Hermione seemed worried too, as Cedric's mother joined them. "I fear he's gone to, well, spy." She dropped her eyes. "He still thinks Draco was somehow responsible for what happened to Katie Bell."
Cedric's mother frowned. "Why on earth would Draco want to cause harm to Katie? The Malfoys and Bells are friends. After a fashion."
Hermione visibly squirmed. "Er, um, well, uh - he thinks Draco's a Death Eater who's got some sort of . . . mission . . . from Vol-Voldemort."
Interestingly, his mother didn't express immediate doubt. "Possible. Unlikely, however."
"That's what I told him - Ron and I," Hermione said. "Draco's too young to be a Death Eater - "
"Oh, no, he's not too young," his mother said. "It would be atypical, but not unheard of. But that You Know Who would have given him some special assignment that involved harming Jordan Bell's daughter? That, I sincerely doubt."
Hermione seemed surprised. "You really think he could be a Death Eater?"
"Certainly. With Lucius in Azkaban, the Dark Lord is very likely to turn to Draco, or Narcissa, in order to get funding. His little mission of conquest doesn't run on wishes, after all. Many of the old Death Eater families had their funds seized, or have otherwise fallen on hard times - the Lestranges aside. But Bellatrix can hardly waltz into Gringotts to make a withdrawal from her vault. The Dark Lord needs the Malfoy galleons.
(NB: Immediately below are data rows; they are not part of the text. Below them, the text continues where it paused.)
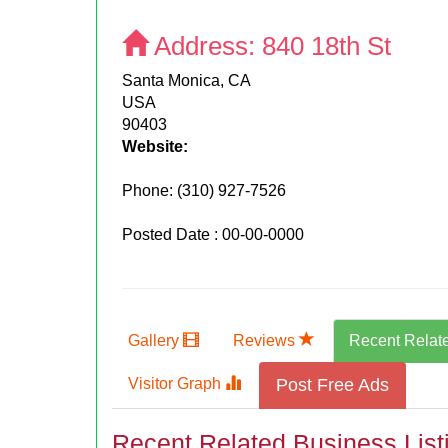
Address:
840 18th St
Santa Monica, CA
USA
90403
Website:
Phone:
(310) 927-7526
Posted Date : 00-00-0000
Gallery
Reviews
Recent Relat
Visitor Graph
Post Free Ads
Recent Related Business List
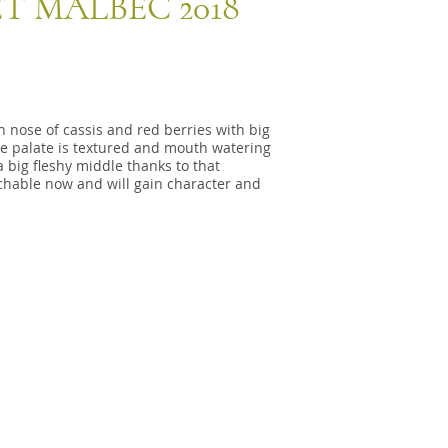
T MALBEC 2018
h nose of cassis and red berries with big
e palate is textured and mouth watering
 big fleshy middle thanks to that
oachable now and will gain character and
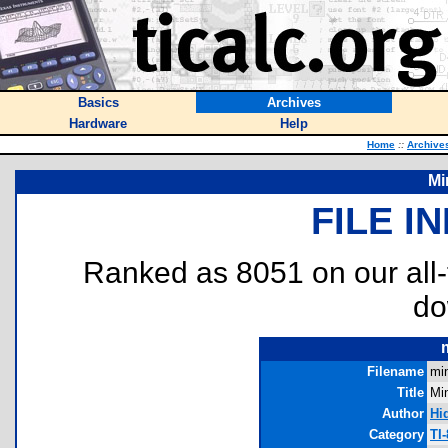
Basics
Archives
Hardware
Help
Home
::
Archive
Mi
FILE I
Ranked as 8051 on our all
do
Filename
mi
Title
Mi
Author
Hi
Category
TI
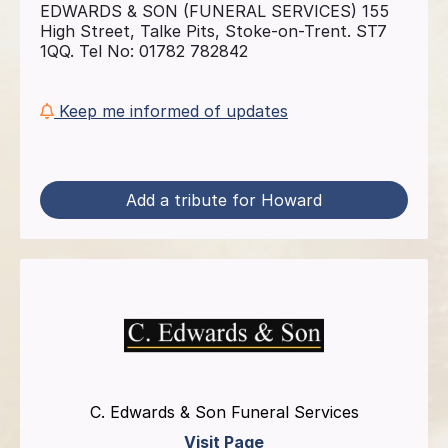
EDWARDS & SON (FUNERAL SERVICES) 155
High Street, Talke Pits, Stoke-on-Trent. ST7
1QQ. Tel No: 01782 782842
Keep me informed of updates
Add a tribute for Howard
C. Edwards & Son Funeral Services
Visit Page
And if Narcissa might be less forthcoming, Draco's young enough to be flattered into cooperation, especially if he thought he were being taken into the Dark Lord's inner circle."
Hermione appeared thoughtful, and Cedric realized this wasn't something he'd considered before - how Voldemort paid for things - but his mother was, as usual, more shrewd. "I'll suggest that to Harry later," Hermione said. "It's more reasonable than the barmy story he's brewed up in his head. Or you can tell him, Cedric. He might actually listen to you."
"He might," Cedric said. "Or he might not. For now, let's enjoy the rest of the party until Harry comes back."
Unfortunately, Harry didn't come back that night. Cedric's discussion with him would have to wait.
Note: As some may realize "ethos" and "aretê" - which I translated here as "character" and "courage" - are tricky Greek words that can have multiple meanings, depending on context. Andreia is the more usual word for courage, but aretê implies an overall excellence of person.